Hindu Squats vs. Running for Aerobic Fitness
A woman is running outside. Photo Credit kjekol/iStock/Getty Images

Aerobic fitness is built through steady-state aerobic exercise, which the American Heart Association recommends adults do for 30 minutes per day, five days a week, for general fitness. While quite different from one another, hindu squats and running still affect your overall aerobic fitness. Hindu squats and running offer different benefits and drawbacks and the choice of aerobic activity will depend on your fitness capabilities and interest.

Hindu Squats and Cardio

Doing a sustained series of fast Hindu squats over an extended period of time — 20 to 30 minutes — can mean a cardiovascular workout. However, this is an intensive exercise that is best done by those who are already at a strong fitness level. Hindu squats however, are excellent for building muscle and can be done by those with limited fitness experience so long as they do not overexert themselves. Hindu squats build up muscle in your lower body, particularly your quadriceps and gluteal muscles, but they also exercise your calf muscles and lower abdomen muscles.

How To Do A Hindu Squat

Standing with your feet shoulder-width apart, raise your arms and fully extend them directly in front of you. Bending at your hips and knees, sink down as if you were going to sit in a chair, keeping your hips over your heels and your torso upright. A third of the way down, hold the pose for 10 seconds. As you sink down a couple more inches, raise your heels and hold the pose for 10 seconds. Sink down two more inches and hold the pose again, repeating once more. At the bottom of a deep squat, slowly rise back up in four increments, holding each stop for 10 seconds each. Repeat the full squat — with all stops — for three sets.

Running As Cardio

As aerobic fitness, running is one of the classic exercises. A steady-state cardiovascular workout, running is a high-impact form of aerobic exercise, so it may not be well-suited for folks who have undergone leg or back injuries. Running gets your blood flowing and makes your lungs work harder to provide oxygen for your body. As your blood flow increases, your heart rate also rises. Running helps you lose weight, burn calories and de-stress. A 5-mile run will burn almost 500 calories for a 150 pound person. You need to burn 3,500 calories to lose one pound of body weight.
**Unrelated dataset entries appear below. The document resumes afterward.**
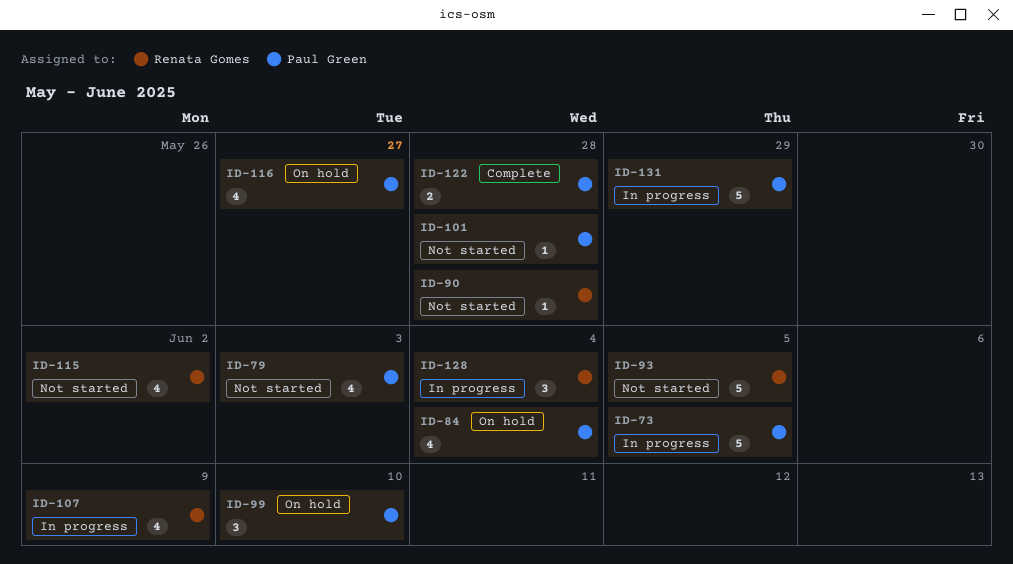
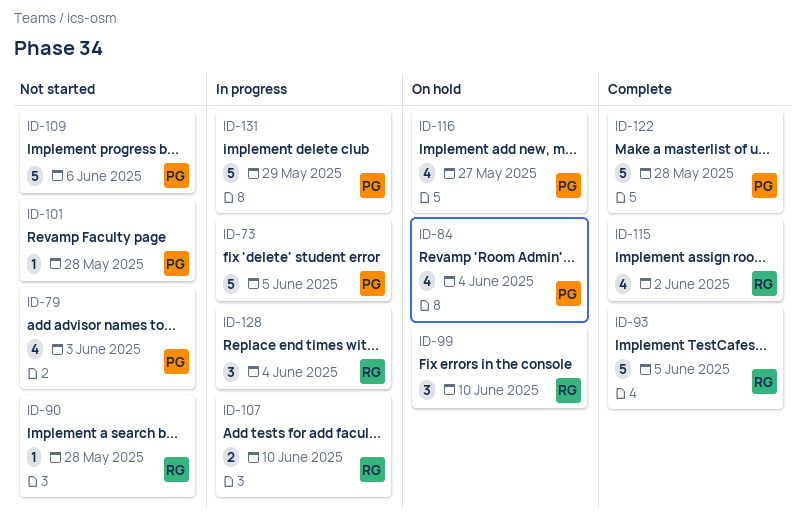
ID-93, status: Not started -> Complete
ID-99, owner: Paul Green -> Renata Gomes
ID-107, estimate: 4 -> 2
ID-107, due: Jun 9 -> Jun 10
ID-109: none -> present
ID-115, status: Not started -> Complete
ID-122, estimate: 2 -> 5

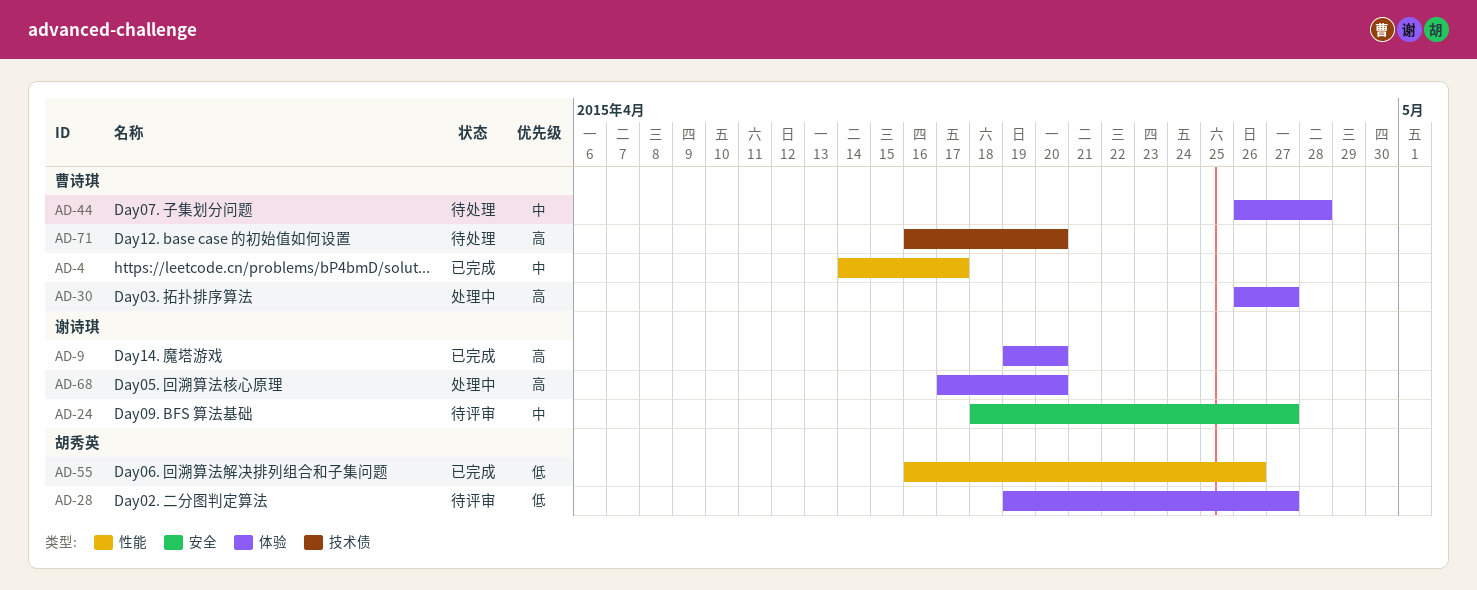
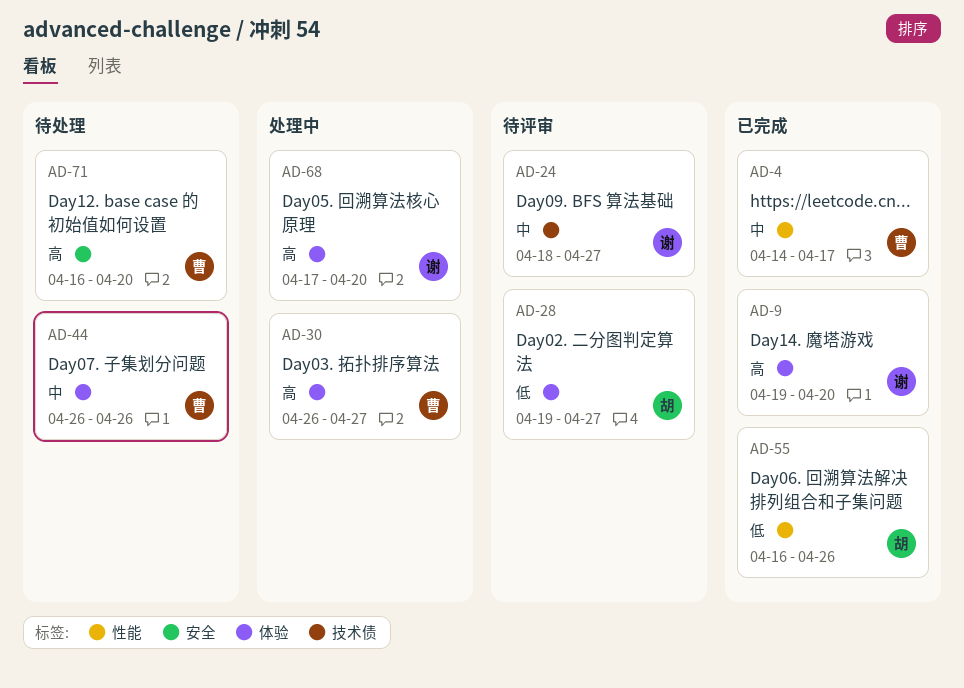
AD-24, label: 安全 -> 技术债
AD-44, due: Apr 28 -> Apr 26
AD-71, label: 技术债 -> 安全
Cautionary Advice For Running

Long-distance running should be started incrementally if you are not used to regular exercise or if you are only starting to run. In some cases, to reduce the risk of injury and to save your joints from damage due to pounding on the pavement, consider running on a treadmill or a track for one or more of your running workouts. These surfaces absorb more of the impact from your legs, reducing the amount of stress placed on your joints. Gradually build up speed and distance as you start running. Trying to run too fast or too long too soon can lead to sore muscles, injuries and discouragement.